Mahaos attack ‘truth and reconciliation’ bid

Mahaos attack ‘truth and reconciliation’ bid

MASERU – THE family of Maaparankoe Mahao has warned that setting up a “truth and reconciliation process” could scupper attempts to bring to justice those guilty of perpetrating human rights violations.
In a letter addressed to South Africa’s President Cyril Ramaphosa, who is also the SADC Chairperson, the Mahao family said they are deeply concerned about moves to set up a Truth and Reconciliation Commission in Lesotho.

The letter, which was signed by Lehloenya Mahao and Ntjolo Leuta, on behalf of all victims of rights abuses, was also copied to President Joao Lourenco of Angola who is the chairperson of the SADC Double Troika, SADC executive secretary Dr Stergomena Tax and Moussa Faki, the African Union Commission chairperson, among others.

The letter says they have heard it on good authority that representatives of political parties in Lesotho have been meeting in secret talks where the idea of a reconciliation commission has been discussed.
They say leaked information emanating from these meetings indicates that the government and opposition may be on the brink of reaching an understanding on a Truth and Reconciliation process.

The Mahaos also understand that the proposed reconciliation commission will stop the prosecution of suspects accused of serious human rights violations during Mosisili’s reign.

The commission could also get the murderers of their brother, Lieutenant General Maaparankoe Mahao, off the hook.
Lt Gen Mahao was killed by soldiers in what the Lesotho army said was a mission to arrest him for mutiny.
His family insists he was assassinated.

“We are deeply concerned that this so-called Truth and Reconciliation is intended to scupper the on-going trial of suspects in cases outlined above,” the letter says.

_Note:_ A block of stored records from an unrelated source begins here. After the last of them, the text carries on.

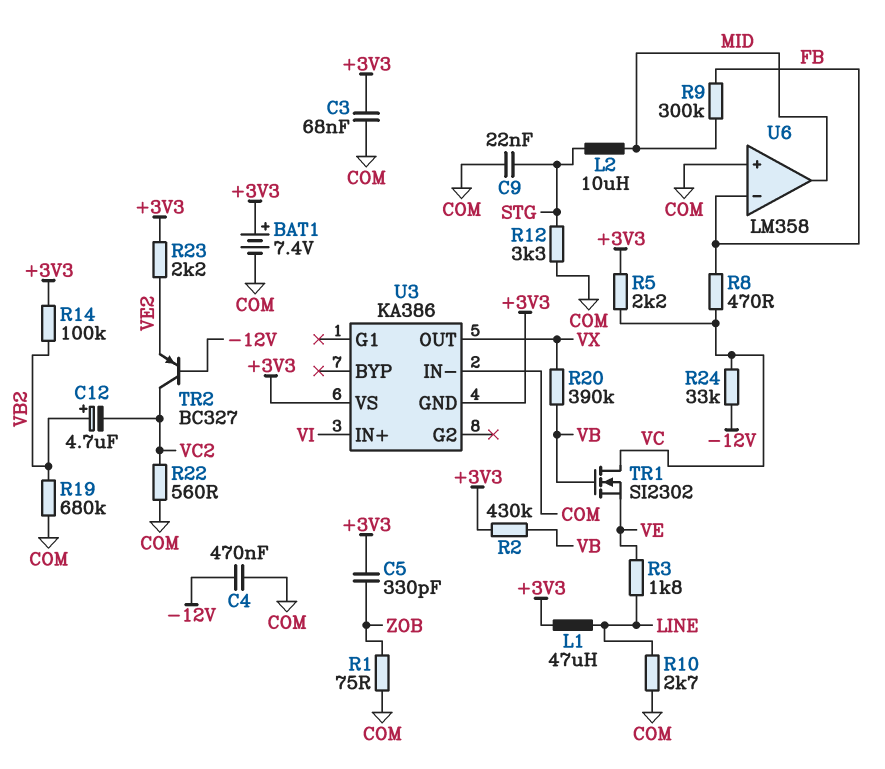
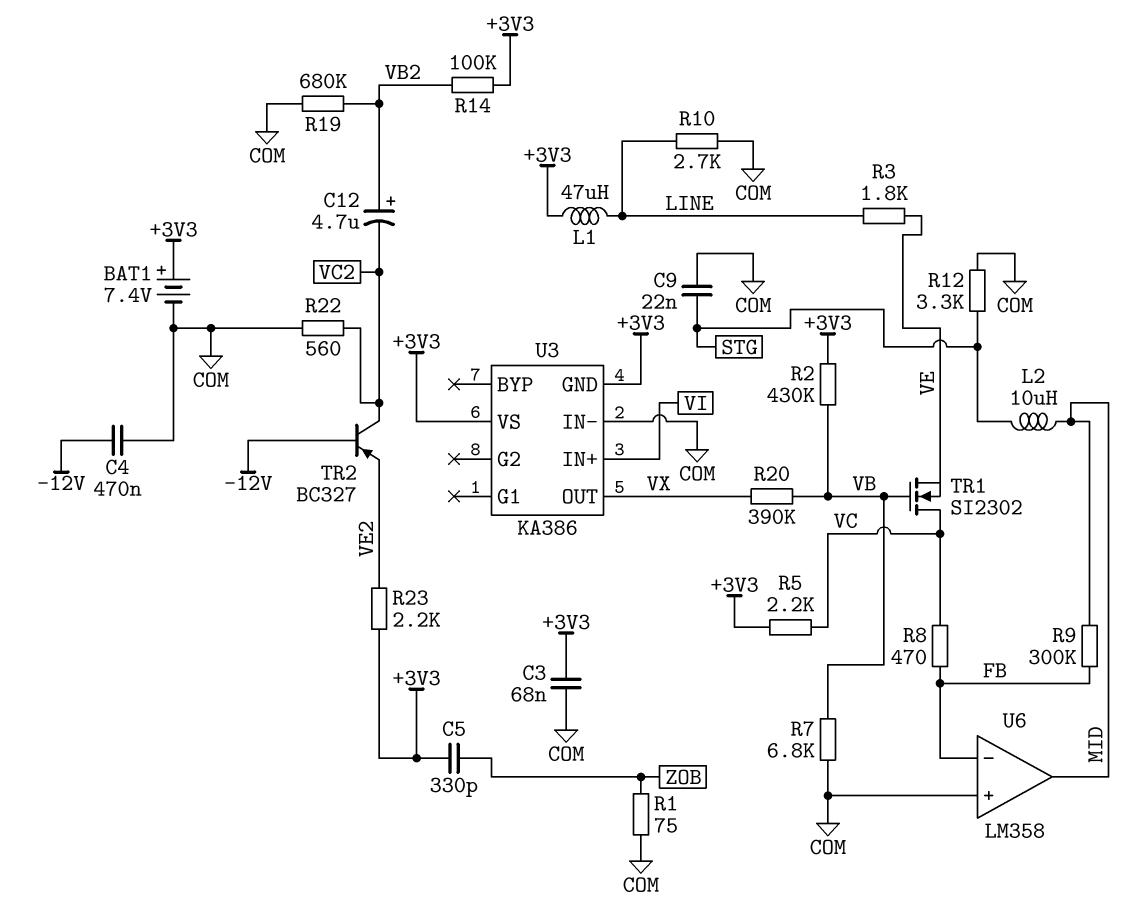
R7: none -> 6.8k (COM, VB)
R24: 33k (-12V, VC) -> none

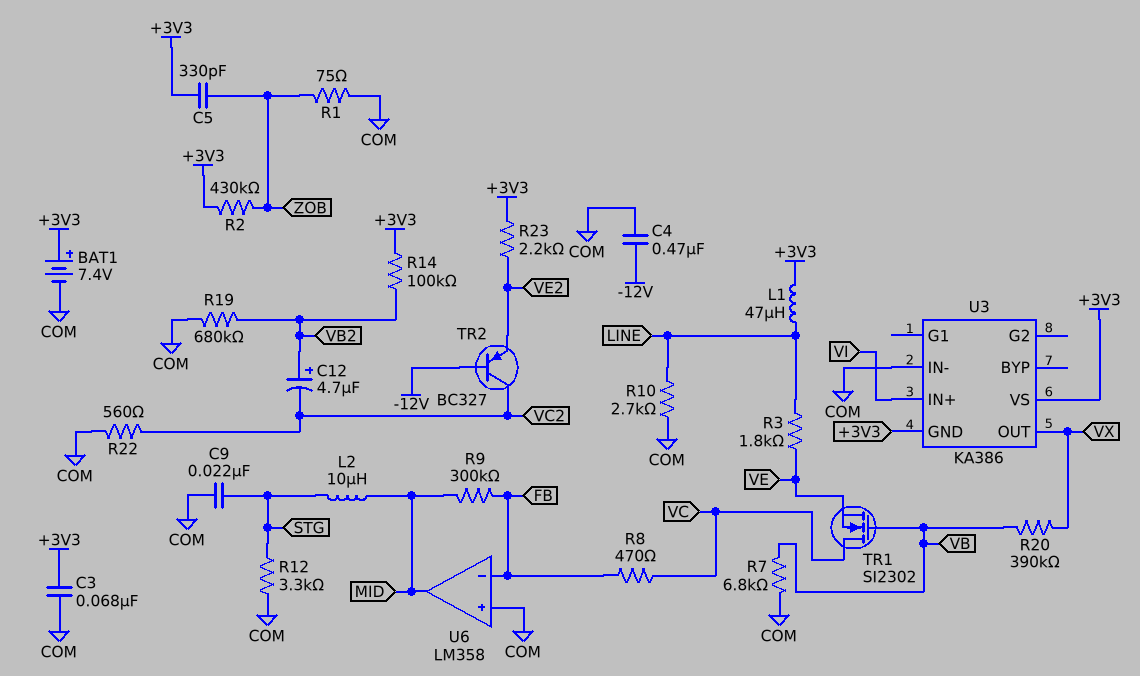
R2: 430k (+3V3, VB) -> 430k (+3V3, ZOB)
R5: 2.2k (+3V3, VC) -> none

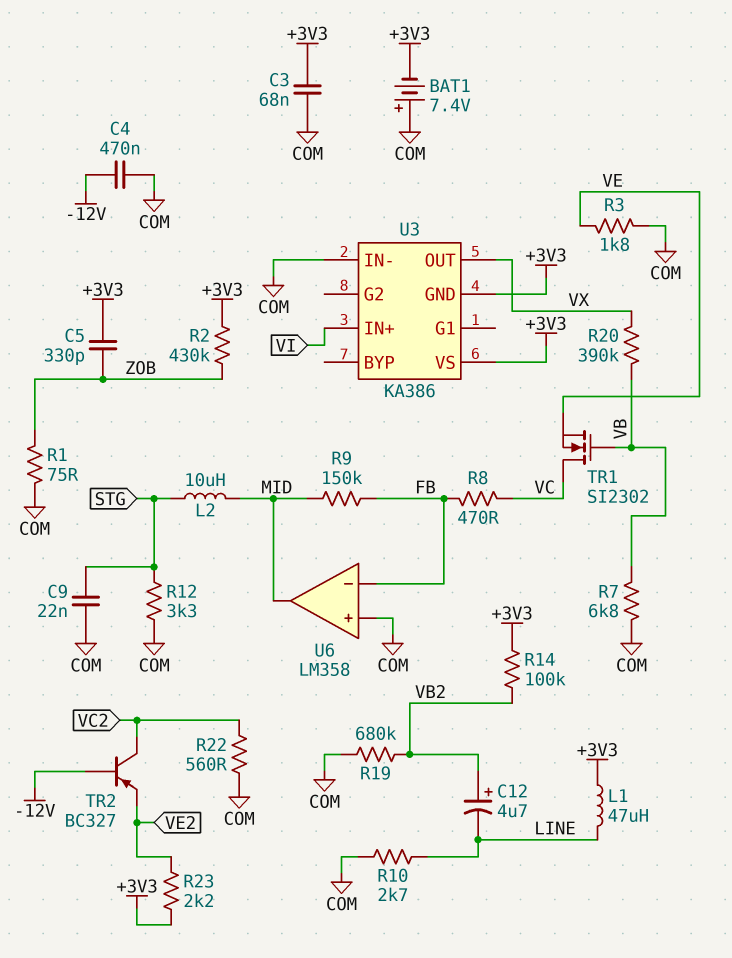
BAT1: 7.4V (plus +3V3, minus COM) -> 7.4V (plus COM, minus +3V3)
C12: 4.7uF (plus VB2, minus VC2) -> 4.7uF (plus VB2, minus LINE)
R3: 1.8k (LINE, VE) -> 1.8k (COM, VE)
R9: 300k (FB, MID) -> 150k (FB, MID)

The letter said former Prime Minister Pakalitha Mosisili and Lesotho Congress for Democracy leader Mothetjoa Metsing are behind the new push for a Truth and Reconciliation Commission “to subvert accountability for serious crimes” that happened during their reign.
They said what is surprising is that in 2016 when Ramaphosa informed them that he had proposed a Truth Commission, Mosisili had categorically rejected the idea.

Former army commander Lt Gen Tlali Kamoli is in detention awaiting trial over the killing of Mahao. He has also been charged over the killing of Police Sub-Inspector Mokheseng Ramahloko on the night the army attacked the police headquarters on August 30, 2014.

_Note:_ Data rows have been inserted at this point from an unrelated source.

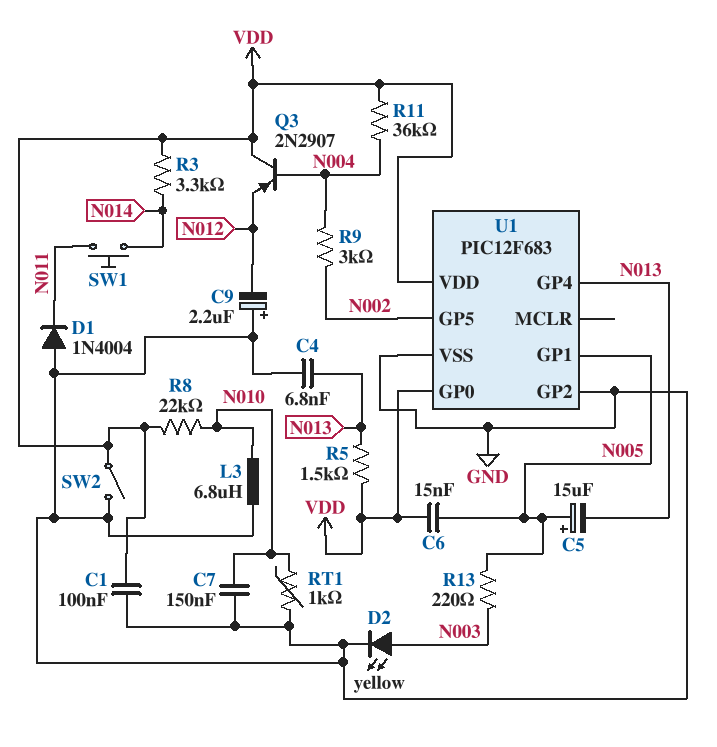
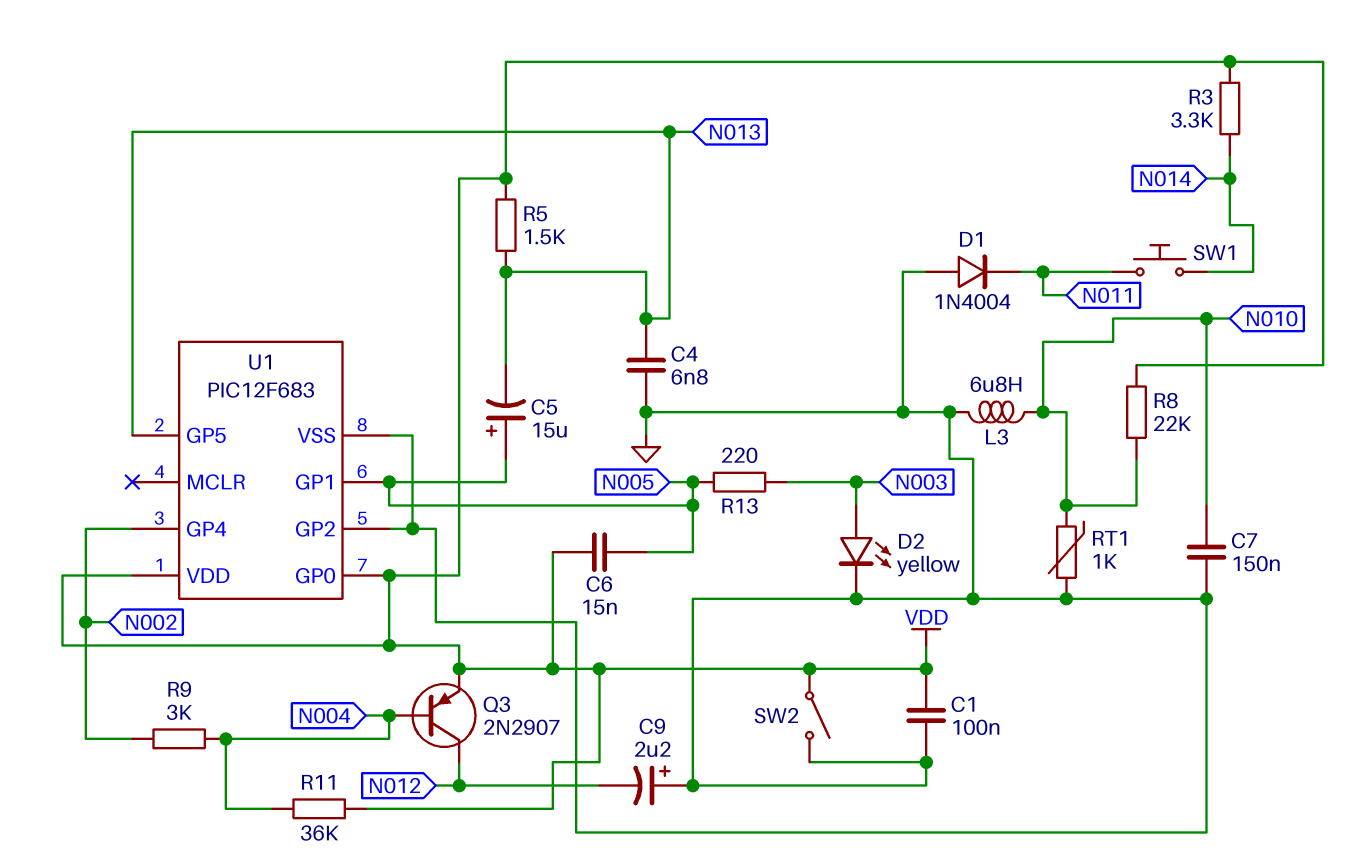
Q3: PNP 2N2907 (B N004, C VDD, E N012) -> PNP 2N2907 (B N004, C N012, E VDD)
U1 pin GP4: N013 -> N002
U1 pin GP5: N002 -> N013

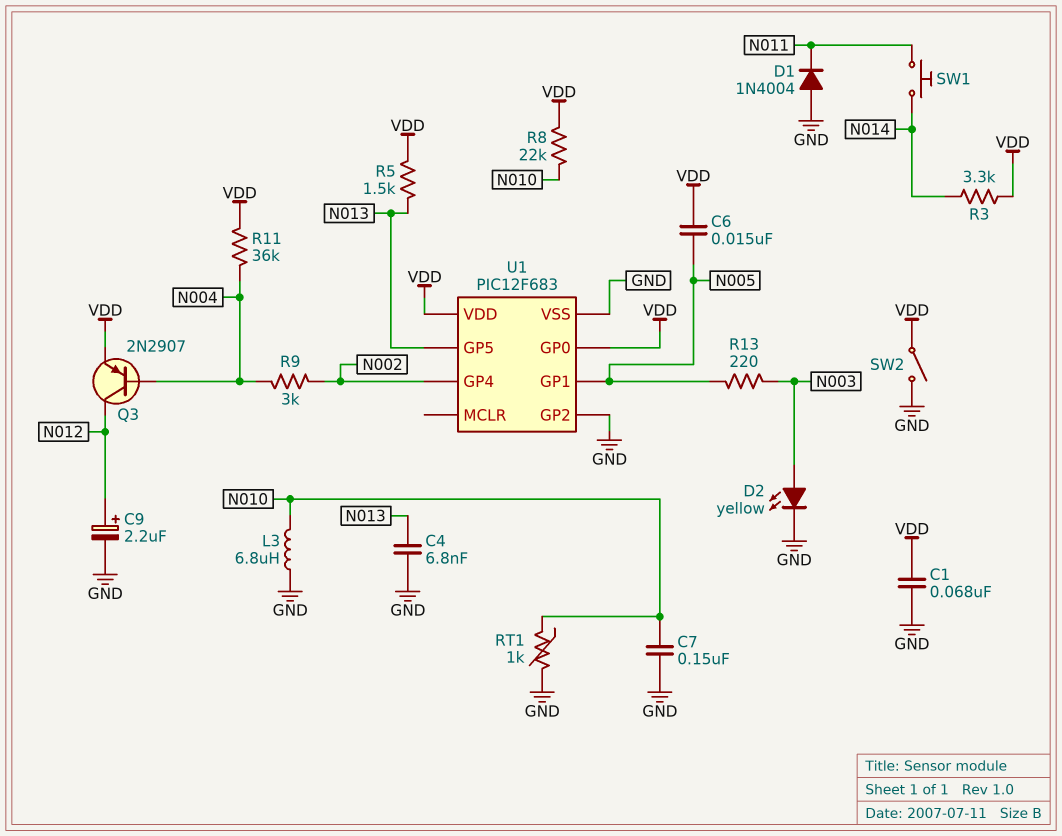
C1: 100nF (GND, VDD) -> 68nF (GND, VDD)
C5: 15uF (plus N005, minus N013) -> none
C9: 2.2uF (plus GND, minus N012) -> 2.2uF (plus N012, minus GND)

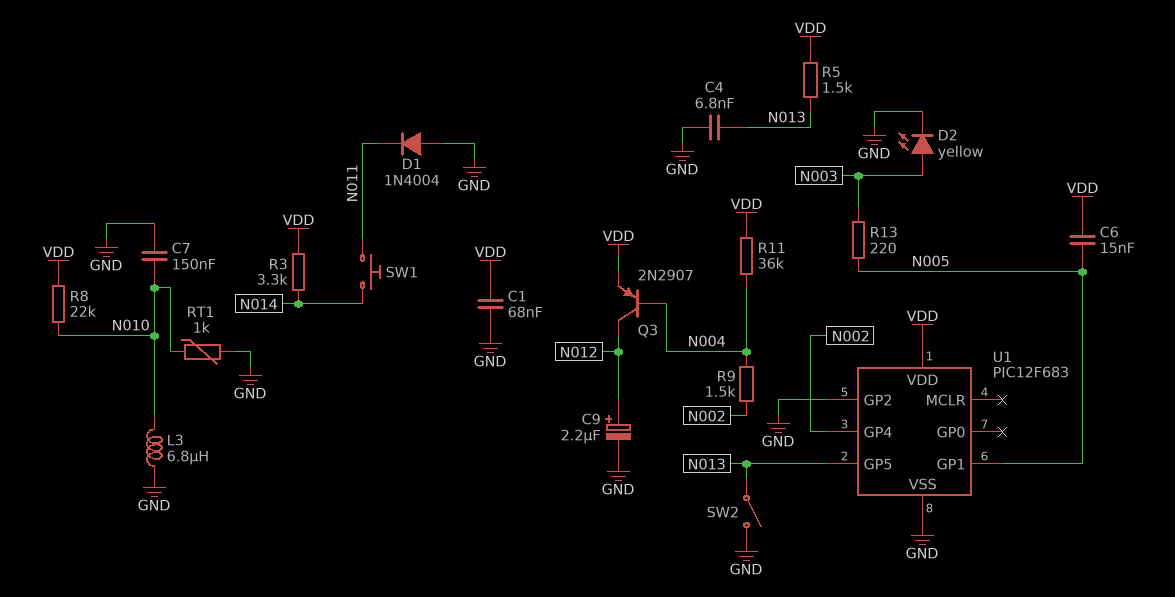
R9: 3k (N002, N004) -> 1.5k (N002, N004)
SW2: switch (GND, VDD) -> switch (GND, N013)
U1 pin GP0: VDD -> none

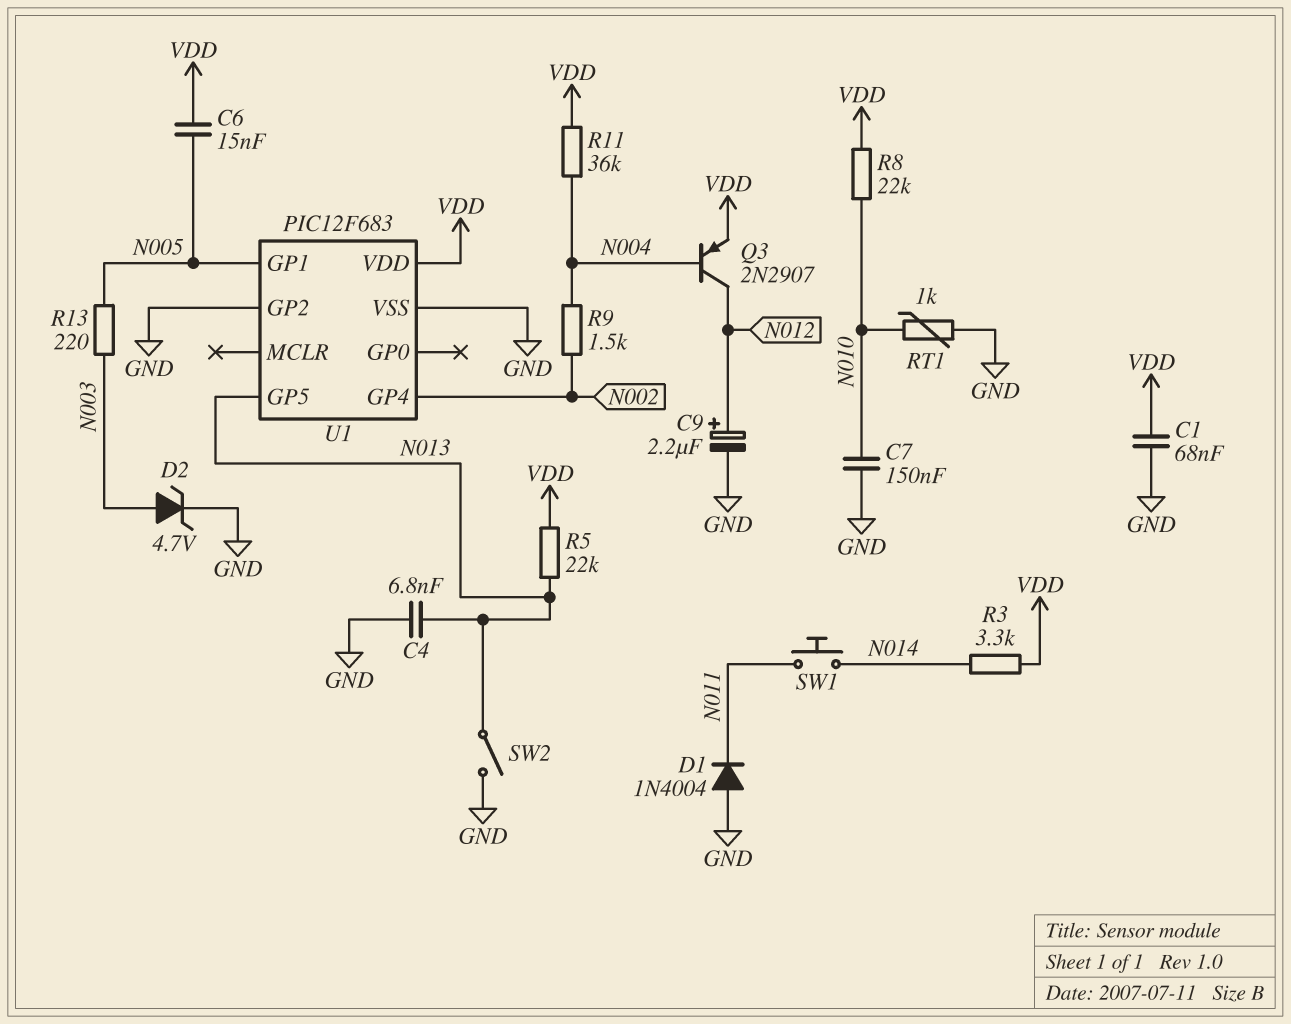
D2: LED yellow (A N003, K GND) -> zener 4.7V (A N003, K GND)
L3: 6.8uH (GND, N010) -> none
R5: 1.5k (N013, VDD) -> 22k (N013, VDD)

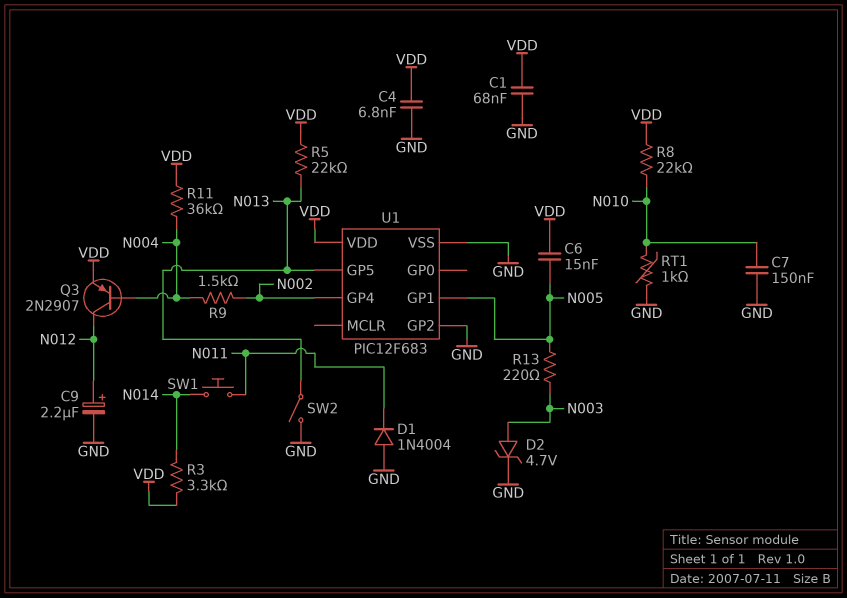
C4: 6.8nF (GND, N013) -> 6.8nF (GND, VDD)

Several soldiers are also awaiting trial at the Maseru Central Maximum Security Prison over a spate of crimes that took place during Mosisili’s reign.
“It is our wish to inform Your Excellencies that as bereaved or affected families in the crimes specified above, we have not been consulted about the so-called Truth and Reconciliation Process,” the letter says.

“We reject the Truth and Reconciliation Commission as nothing but a ruse to avoid accountability by perpetrators of serious human rights crimes in Lesotho.” They said the “Truth and Reconciliation is neither part of the Constitution of Lesotho nor the Penal Code and is patently a calculated maneuver to deny families of victims closure founded on justice”.

The Mahao family earlier this year wrote a letter to the government asking for international judges to preside over heinous cases committed by the army during Mosisili’s tenure in government.